Nous sommes aujourd'hui confrontés à ce type de phénomènes puisque dans les affaires de vaches folles, de sang contaminée, la recherche de coupables se détourne des gouvernants pour s'en prendre à la science en tant que telle et condamner les pratiques de clonage.

 

 

 

III. Les conditions de mise en oeuvre des lois

 

La traduction en lois des valeurs d'une société, et l'application effective de ces lois, rencontrent plus d'obstacles que ne l'évoquait Durkheim.

 

        A. Comment les valeurs s'imposent à la loi ?

 

Même si la majorité de la population est convaincue de la nécessité d'édicter et d'appliquer une loi, cela ne suffit pas si personne n'éprouve d'intérêt à agir pratiquement. Si par exemple une taxe est considérée comme injuste, il se peut que personne ne se risque à la dénoncer de peur des poursuites légales. De la sorte, la taxe peut se maintenir en dépit de la réprobation générale (c'est le cas notamment de la redevance TV).

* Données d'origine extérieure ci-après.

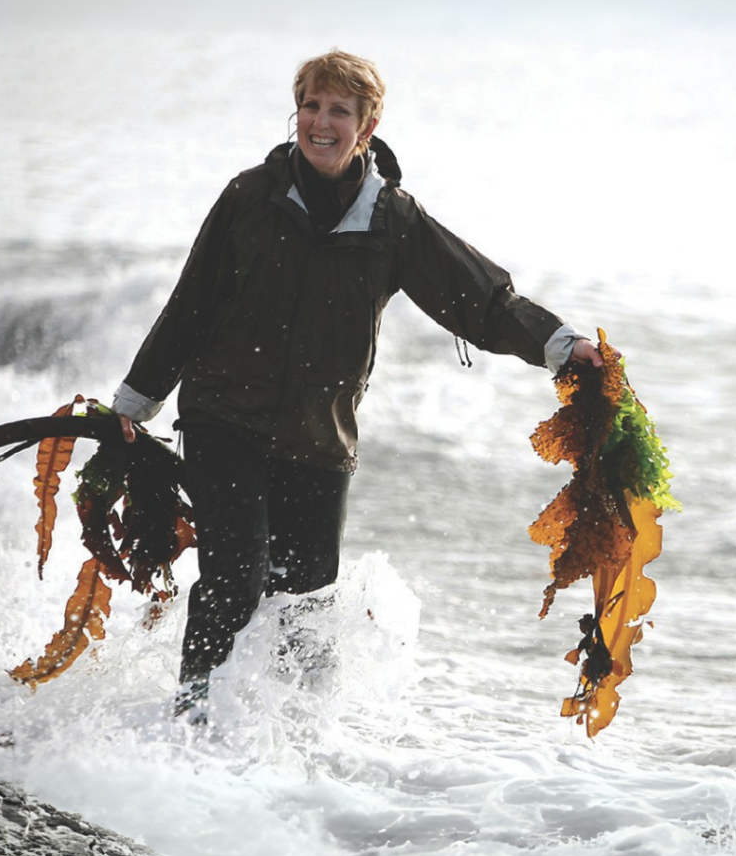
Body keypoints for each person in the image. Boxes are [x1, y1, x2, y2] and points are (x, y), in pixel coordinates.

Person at [111, 49, 603, 716]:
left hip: (320, 440)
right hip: (224, 419)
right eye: (310, 106)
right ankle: (191, 719)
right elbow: (190, 305)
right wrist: (136, 400)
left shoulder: (391, 220)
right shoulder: (249, 198)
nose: (320, 122)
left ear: (367, 127)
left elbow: (479, 299)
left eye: (339, 111)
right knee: (235, 579)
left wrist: (560, 346)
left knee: (307, 604)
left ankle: (294, 739)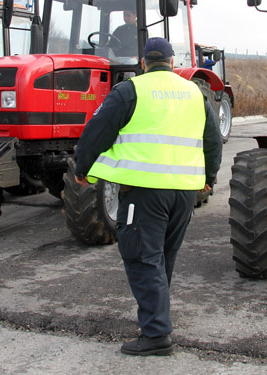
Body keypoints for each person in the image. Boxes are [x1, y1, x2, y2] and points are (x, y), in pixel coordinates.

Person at [74, 37, 222, 356]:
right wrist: (208, 178)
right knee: (162, 257)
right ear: (172, 63)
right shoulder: (194, 93)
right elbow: (213, 141)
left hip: (144, 192)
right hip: (183, 193)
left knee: (142, 256)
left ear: (143, 63)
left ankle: (156, 333)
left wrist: (82, 166)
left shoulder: (131, 90)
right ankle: (157, 320)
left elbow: (97, 130)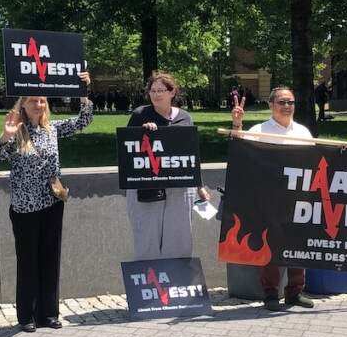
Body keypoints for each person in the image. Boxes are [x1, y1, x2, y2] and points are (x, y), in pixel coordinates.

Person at [0, 72, 93, 332]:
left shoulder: (51, 129)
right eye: (33, 101)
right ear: (23, 104)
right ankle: (26, 315)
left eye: (42, 101)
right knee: (28, 260)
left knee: (50, 259)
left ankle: (48, 313)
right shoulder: (17, 132)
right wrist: (5, 137)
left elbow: (83, 121)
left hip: (52, 203)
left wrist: (84, 90)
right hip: (25, 208)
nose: (39, 105)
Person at [231, 85, 315, 311]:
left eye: (290, 102)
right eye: (281, 102)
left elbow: (315, 163)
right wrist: (237, 124)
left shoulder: (303, 132)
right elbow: (239, 147)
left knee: (299, 246)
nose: (286, 106)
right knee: (270, 247)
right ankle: (270, 295)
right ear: (271, 105)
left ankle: (295, 293)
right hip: (269, 200)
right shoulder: (260, 129)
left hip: (298, 200)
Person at [125, 72, 210, 261]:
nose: (156, 95)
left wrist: (199, 185)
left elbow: (192, 153)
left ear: (172, 93)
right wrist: (142, 133)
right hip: (148, 185)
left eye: (161, 90)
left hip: (179, 186)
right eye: (152, 90)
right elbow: (127, 149)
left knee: (179, 237)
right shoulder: (140, 115)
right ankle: (151, 282)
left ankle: (177, 280)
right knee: (147, 238)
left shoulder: (185, 118)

Le droit, son interprétation par les juristes et les pratiques policières évoluent en réalité sous la pression de minorités qui osent agir au nom de ce qu'elles présentent comme l'intérêt général (même si en réalité ces minorités font l'objet d'une réprobation qui n'ose pas se faire entendre).Ces "entrepreneurs de morale", selon l'expression du sociologue Howard Becker, ont donc un rôle décisif pour que des valeurs latentes deviennent applicables.

Par exemple, des associations comme la "Ligue contre la violence routière" jouent un rôle décisif dans le renforcement de la répression des pratiques dangereuses au volant. Autre exemple : "les faucheurs volontaires" anti-OGM de José Bové conduisent certaines région à bannir les OGM et font pression sur la législation nationale et européenne bien qu'il ne soit pas certain que la majorité de la population s'oppose aux essais transgéniques.

 

        B. Les aléas de l'application

 

Même promulguée une loi n'est pas forcément appliquée : les moyens peuvent faire défaut à la police, qui doit établir des priorité selon ses propres critères (ex : squats et occupations sans titres de propriété, blocage des halls d'immeubles).

De plus en pratique, il s'avère souvent que les valeurs sont contradictoires entre elles : la lutte contre les sectes ou la pornographie se heurte à la liberté d'association et à la liberté d'expression.